COUVERTURELE MOBILE 3G PÉNÈTRE DANS LES BÂTIMENTS

- Compte tenu de la fréquence élevée qu'il utilise (2 GHz), le téléphone mobile 3G n'est aujourd'hui disponible qu'en extérieur. Motorola et Siemens poussent pour l'extension de la couverture à l'intérieur du bâtiment avec des ministations de base compactes, économiques et design.
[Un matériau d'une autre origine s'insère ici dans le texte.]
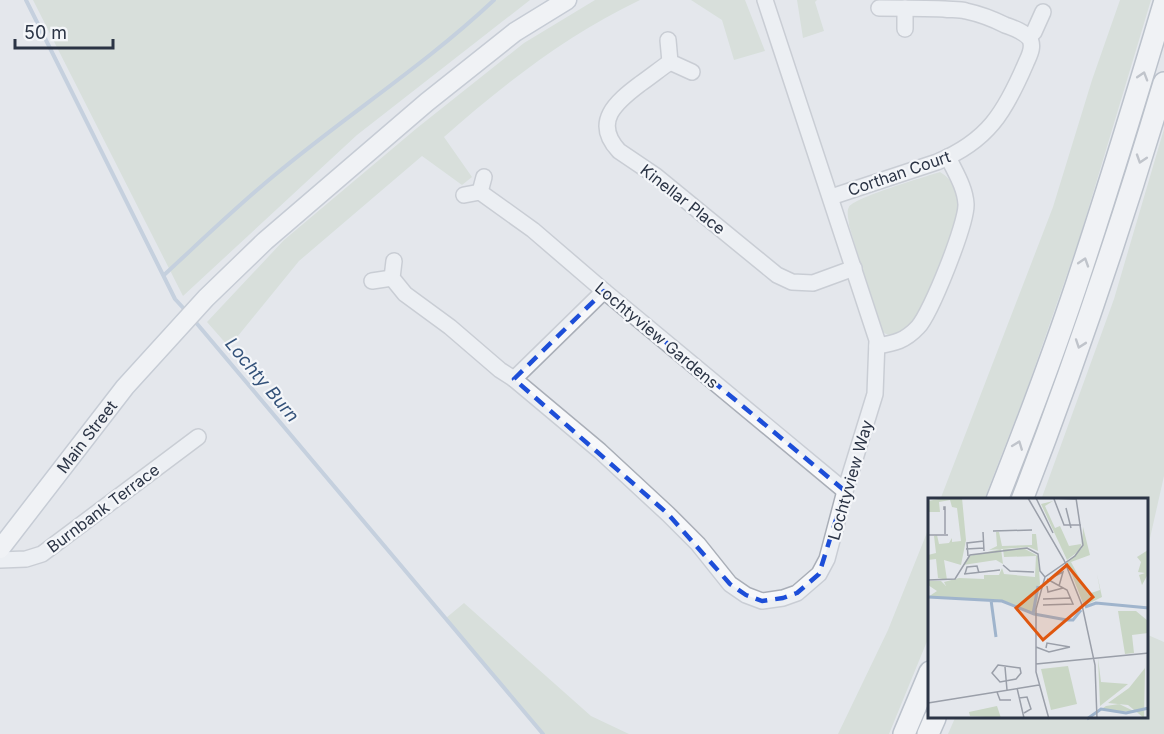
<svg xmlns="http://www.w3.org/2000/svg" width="1164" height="734" font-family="Inter,sans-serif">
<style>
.green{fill:#c9d6c5}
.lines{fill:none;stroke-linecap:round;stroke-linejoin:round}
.stream{stroke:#9fb4cc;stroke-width:4}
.minor-casing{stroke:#a9aeb7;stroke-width:18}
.major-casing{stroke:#a3abb8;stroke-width:21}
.highway-casing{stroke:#8b94a3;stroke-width:24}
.minor{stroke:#f7f8fa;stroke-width:15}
.major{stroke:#fff;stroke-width:18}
.highway{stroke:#fff;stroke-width:21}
.oneway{stroke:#959aa2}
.marked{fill:none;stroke:#1d4ed8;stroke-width:4.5;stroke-dasharray:12 8;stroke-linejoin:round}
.labels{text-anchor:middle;stroke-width:4.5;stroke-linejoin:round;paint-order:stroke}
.street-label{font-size:16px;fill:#2b3445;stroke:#f4f6f9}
.water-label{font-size:18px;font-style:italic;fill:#34527a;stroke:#f4f6f9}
.inset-river{fill:none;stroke:#9fb4cc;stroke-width:3}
.inset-road{fill:none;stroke:#9a9fa9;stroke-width:1.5}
.view{fill:#df570f;fill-opacity:0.15;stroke:#df570f;stroke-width:3}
.inset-edge{fill:none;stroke:#2b3445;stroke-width:3}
</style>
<rect width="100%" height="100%" fill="#e4e7ec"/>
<g class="green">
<polygon points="33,0 530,0 357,135 183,296"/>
<path d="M595,0H640C568,34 503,85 444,137L472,177L462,185L422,156L299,261L229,347L207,322L284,240L417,128L524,43Z"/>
<polygon points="691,0 745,0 765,51 734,60 722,20"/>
<polygon points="797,0 817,0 815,2 824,31 803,38"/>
<polygon points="1120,0 1151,0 1079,240 1026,392 984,500 940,500 1053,207 1092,80"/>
<polygon points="1164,129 1164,476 1148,547 1148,500 1041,500 1114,299"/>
<path d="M940,172C953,179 958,193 958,208C957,228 938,267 930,287C927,296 924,306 920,313C912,326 891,346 880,328L849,225C849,220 846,212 849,207C853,198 927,176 940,172Z"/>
<polygon points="930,525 930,634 889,734 838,734 888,630"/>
<polygon points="464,603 591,716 629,734 543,734 446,618"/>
<polygon points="1148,635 1164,642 1164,734 948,734 955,718 1148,718"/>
</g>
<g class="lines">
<g class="stream">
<polyline points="26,0 175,299 186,311"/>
<path d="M164,275C201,241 237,206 276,174C348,114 426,64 494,0"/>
<polyline points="193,319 543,734"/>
</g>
<g class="minor-casing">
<g id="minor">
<polyline points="905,8 905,29"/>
<polyline points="1029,37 1034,32 1043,12"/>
<polyline points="668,40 670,62 692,72"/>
<path d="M670,62C660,69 650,77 640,84C616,102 592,122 619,151L656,176L777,275L792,282L813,283L854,268"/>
<polyline points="480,192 484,177"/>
<polyline points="464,195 480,192 533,230 604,291 845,491"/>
<path d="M831,197L937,162C988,141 1005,112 1026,63C1029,56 1035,46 1029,38C1023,31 1013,28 1005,25C993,19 980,14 966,11C959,9 951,10 944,9C922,8 901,8 879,8"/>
<polyline points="394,261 392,278 405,294 450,327 500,370 514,379 600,451 668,514 698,544 730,584 746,595 762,601 783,598 797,593 819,574 827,559 845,491 875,394 877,340 765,0"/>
<polyline points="372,281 392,278"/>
<path d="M877,346C895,343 905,341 918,327C931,313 967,223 966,204C965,187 955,172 948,157"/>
<polyline points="514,379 604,291"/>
<polyline points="0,560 26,559 42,554 198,437"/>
</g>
</g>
<g class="major-casing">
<g id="major">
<path id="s1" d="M0,549L125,387L206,298L265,241L427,102L515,32L567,0"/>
</g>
</g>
<g class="highway-casing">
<g id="highway">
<path d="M997,500C1025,429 1052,358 1076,286C1107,193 1136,98 1164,4"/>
<path d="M1022,500C1075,363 1122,224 1164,83"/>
<polyline points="904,734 930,672"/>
<polyline points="928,734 935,718"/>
</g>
</g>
<use href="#minor" class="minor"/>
<use href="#major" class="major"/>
<use href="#highway" class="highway"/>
</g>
<defs><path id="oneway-chevron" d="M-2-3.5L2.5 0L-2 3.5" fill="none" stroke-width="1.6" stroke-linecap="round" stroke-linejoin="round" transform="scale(1.5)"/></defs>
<g class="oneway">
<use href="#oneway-chevron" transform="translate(1143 76) rotate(-73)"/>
<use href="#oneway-chevron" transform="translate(1141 159) rotate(108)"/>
<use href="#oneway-chevron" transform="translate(1084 262) rotate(-72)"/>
<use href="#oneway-chevron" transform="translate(1080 344) rotate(109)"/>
<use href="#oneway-chevron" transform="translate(1018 445) rotate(-69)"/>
</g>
<path d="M0 0H1164V734H0ZM604,291L845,491L819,574L797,593L783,598L762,601L746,595L730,584L668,514L514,379Z" fill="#e4e7ec" fill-opacity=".55" fill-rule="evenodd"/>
<path class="marked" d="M604,291L845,491L819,574L797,593L783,598L762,601L746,595L730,584L668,514L514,379Z"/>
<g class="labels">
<g class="street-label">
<text transform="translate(899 173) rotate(-19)" y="6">Corthan Court</text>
<text transform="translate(683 199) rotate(38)" y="6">Kinellar Place</text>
<text transform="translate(657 335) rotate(40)" y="6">Lochtyview Gardens</text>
<text dy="6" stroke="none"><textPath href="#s1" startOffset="142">Main Street</textPath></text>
<text transform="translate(850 480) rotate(-74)" y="6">Lochtyview Way</text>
<text transform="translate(103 508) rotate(-37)" y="6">Burnbank Terrace</text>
</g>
<g class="water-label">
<text transform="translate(262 380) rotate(50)" y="6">Lochty Burn</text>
</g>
</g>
<g transform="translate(928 498)">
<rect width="220" height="220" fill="#e4e7ec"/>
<path d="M16,0H34L38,42L33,67L16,62L19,82L10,80L8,61L0,62V57L8,55L6,38L9,37L11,46L21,45L24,40V44L33,43L29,10L24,9L22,2L11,4L12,14H0V3ZM125,3L117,8L127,30L132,28L141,48L153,46L155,39L152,52L139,62L113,6ZM155,29L162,57L143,64L160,96L172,92L169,76L174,99L156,108L139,64L154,50ZM68,34H71L74,48L104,47V36H108L110,53L101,49L61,52L69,48ZM73,51L75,66L68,62L35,67L41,58ZM75,51H97L110,58L112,86L107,116L74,102L0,99L9,93L0,87V83H13L18,88L16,84L31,80L56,81V77H71L74,70L76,76L107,79L108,58L76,59ZM220,52V76L214,87L211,77L217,75L210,74L213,64L209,59ZM190,113H208L220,123V135L204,137L206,155L197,156ZM170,160L173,184L200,186L172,208ZM140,168L149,206L123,212L113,171ZM217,170L216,220L200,207L180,205L201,190ZM191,206L208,214L172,212L178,208ZM69,208L73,220L42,218L41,214Z" fill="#c9d6c5"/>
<path class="inset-river" d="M0,99L74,103L106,116L139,122H145L153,112M63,102L68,139M157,109L168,105L221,110M105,116L110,88M159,221L173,211L198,215L221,210"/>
<path class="inset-road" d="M100,0L136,62L154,107L167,167L169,221M108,0L125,35M124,0L148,1M126,1L136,27H153M138,10L143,30M16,12V9H17V36M65,33L104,32M55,34L56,53M0,37H20M38,51L56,50M40,58L39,45L56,43M75,67L82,73L106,74M36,76L72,72M37,76L39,69L49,68L51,75M127,78L135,74L131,88M0,82L27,81L42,57L99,50L110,56L112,73L117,79M119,88L120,94L135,90M115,101L143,100M115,107L145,106L139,92L119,81M108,149L121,154L142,149M118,150L119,145L142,149M108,166L221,155M70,167L92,170L93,175L88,181L72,184L64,175ZM77,169L79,192M89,190L96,220M69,194L72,202H83M91,200L99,199L103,211L96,215M0,205L111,187M121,221L108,174V111L117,79L147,58L155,47L148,0"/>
<path class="view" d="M139,67L165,99L115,142L88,110Z"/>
<rect width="220" height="220" class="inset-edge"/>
</g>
<path d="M15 39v9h98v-9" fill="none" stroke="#2b3445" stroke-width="3"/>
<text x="24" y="39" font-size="18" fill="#2b3445" stroke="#f4f6f9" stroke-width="4.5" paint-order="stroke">50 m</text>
</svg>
Cette extension devrait bénéficier d'abord aux entreprises avant de toucher les immeubles résidentiels.

ENTENDU AU CONGRÈS

En 2008, le monde comptera 3 milliards d'abonnés au téléphone mobile, trois fois plus que pour le téléphone fixe. » Thomas Ganswindt PDG de Siemens Communications

ALLO, TU M'ENTENDS ?VERS UNE MEILLEURE QUALITÉ AUDIO

- Broadcom, fournisseur américain de puces de communication, s'attaque au problème de la détérioration de la qualité du son dans de mauvaises conditions de réception radio avec sa technologie MStream. Il s'agit d'un algorithme de traitement de signal qui améliorerait la qualité du son de 4 à 6 dB. Broadcom l'implémente dans ses nouveaux processeurs de bande de base pour téléphones GSM/GPRS et 3G.

TOUJOURS PLUSINTEL BRANCHE LES PC PORTABLES

- Principal artisan de la banalisation de Wi-Fi avec sa technologie Centrino, Intel met aussi tout son poids en faveur de l'intégration d'une carte SIM et d'un modem de téléphonie mobile dans les PC portables. En collaboration avec l'association GSM, il va définir les règles directrices permettant aux professionnels nomades une communication sans couture quand ils passent d'un réseau de téléphonie mobile à un réseau Wi-Fi et vice versa. La carte SIM gérera les connexions aussi bien en Wi-Fi qu'en GSM, GPRS, Edge, UMTS ou HSDPA. L'initiative a le soutien d'opérateurs comme Cingular Wireless, Vodafone ou T-Mobile.